Kantor Direktorat Jenderal Pajak. (Foto: Website Kementerian Keuangan)
Geledah dua direktorat di Kantor Pusat Direktorat Jenderal Pajak (DJP), tim penyidik Komisi Pemberantasan Korupsi (KPK) mengamankan barang bukti elektronik (BBE) hingga uang.
Jurubicara KPK, Budi Prasetyo mengatakan, tim penyidik telah menggeledah Kantor Pusat DJP di Jalan Gatot Subroto, Senayan, Jakarta Selatan pada hari ini, Selasa, 13 Januari 2026.
"Hari ini penyidik kembali melakukan penggeledahan di Kantor Pusat Direktorat Jenderal Pajak, tepatnya di Direktorat Peraturan Perpajakan dan juga di Direktorat Ekstensifikasi dan Penilaian," kata Budi kepada wartawan, Selasa sore, 13 Januari 2026.
Dari penggeledahan itu kata Budi, tim penyidik mengamankan sejumlah dokumen dan BBE yang terkait dengan konstruksi perkara dugaan suap pemeriksaan pajak pada Direktorat Jenderal Pajak (DJP), Kementerian Keuangan periode 2021-2026.
"Selain itu, penyidik juga mengamankan sejumlah uang yang diduga bersumber dari pihak tersangka dalam perkara dugaan tindak pidana Korupsi terkait dengan suap pemeriksaan pajak di KPP Madya Jakarta Utara," pungkas Budi.
Namun demikian, Budi belum menyebutkan nominal uang yang diamankan dimaksud.
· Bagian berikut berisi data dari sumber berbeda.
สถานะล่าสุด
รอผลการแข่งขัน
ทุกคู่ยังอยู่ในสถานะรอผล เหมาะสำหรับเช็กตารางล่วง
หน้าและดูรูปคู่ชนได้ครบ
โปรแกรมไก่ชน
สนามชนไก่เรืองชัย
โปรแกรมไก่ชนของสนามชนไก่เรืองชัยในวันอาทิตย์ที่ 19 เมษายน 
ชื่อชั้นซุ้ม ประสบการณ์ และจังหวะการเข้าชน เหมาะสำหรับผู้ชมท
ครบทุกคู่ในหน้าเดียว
Sebelumnya pada Senin, 12 Januari 2026, tim penyidik telah menggeledah Kantor Pelayanan Pajak (KPP) Madya Jakarta Utara (Jakut). Dari sana, tim penyidik mengamankan dokumen terkait pelaksanaan penilaian dan pemeriksaan pajak oleh KPP Madya Jakarta Utara dengan wajib pajak PT Wanatiara Persada, barang bukti elektronik berupa rekaman CCTV, alat komunikasi, laptop serta media penyimpanan data terkait perkara juga disita dalam penggeledahan tersebut.
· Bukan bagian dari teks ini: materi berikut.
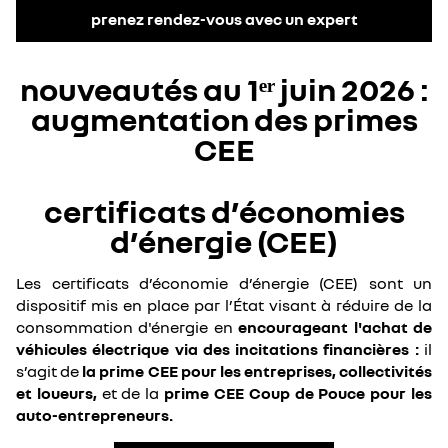
prenez rendez-vous avec un expert
nouveautés au 1ᵉʳ juin 2026​ :
augmentation des primes
CEE
certificats d’économies
d’énergie (CEE)
Les certificats d’économie d’énergie (CEE) sont un
dispositif mis en place par l’État visant à réduire de la
consommation d'énergie en
encourageant l'achat de
véhicules électrique via des incitations financières :
il
s’agit de
la prime CEE pour les entreprises, collectivités
et loueurs,
et de la
prime CEE Coup de Pouce pour les
auto-entrepreneurs.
Selain itu, tim penyidik juga mengamankan uang tunai dengan mata uang asing atau valas sebesar 8 ribu Dolar Singapura.
Dari OTT yang berlangsung sejak Jumat, 9 Januari 2026 hingga Sabtu, 10 Januari 2026, KPK mengamankan 8 orang, yakni Dwi Budi selaku Kepala KPP Madya Jakut, Heru Tri Noviyanto selaku Kepala Seksi Pemeriksaan, Penilaian, dan Penagihan KPP Madya Jakut, Agus Syaifudin selaku Kepala Seksi Pengawas dan Konsultasi (Waskon) KPP Madya Jakut.
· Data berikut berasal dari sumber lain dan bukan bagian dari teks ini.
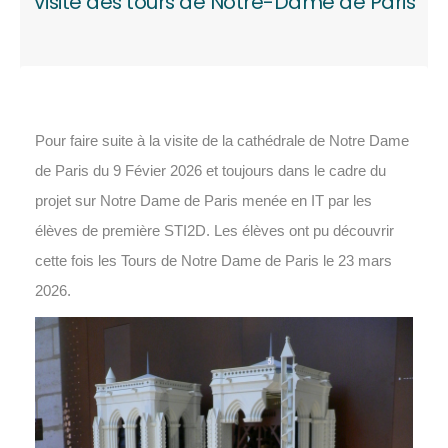
Visite des tours de Notre-Dame de Paris
Pour faire suite à la visite de la cathédrale de Notre Dame
de Paris du 9 Févier 2026 et toujours dans le cadre du
projet sur Notre Dame de Paris menée en IT par les
élèves de première STI2D. Les élèves ont pu découvrir
cette fois les Tours de Notre Dame de Paris le 23 mars
2026.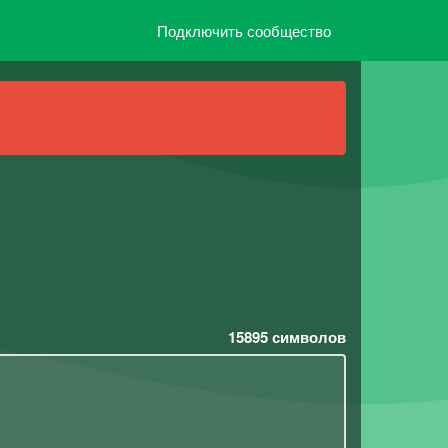
Подключить сообщество
15895
символов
Selanjutnya, Askob Bahtiar selaku Tim Penilai di KPP Madya Jakut, Abdul Kadim Sahbudin selaku konsultan pajak, Pius Suherman selaku Direktur SDM dan PR PT Wanatiara Persada, Edy Yulianto selaku staf PT WP, dan Asep selaku pihak swasta lainnya.
Dalam kegiatan OTT itu, KPK juga mengamankan sejumlah barang bukti dengan total nilai mencapai Rp6,38 miliar. Rincian barang bukti yang diamankan, yakni uang tunai sebesar Rp793 juta, uang tunai sebesar 165 ribu Dolar Singapura atau setara Rp2,16 miliar, dan logam mulia seberat 1,3 kilogram atau senilai Rp3,42 miliar.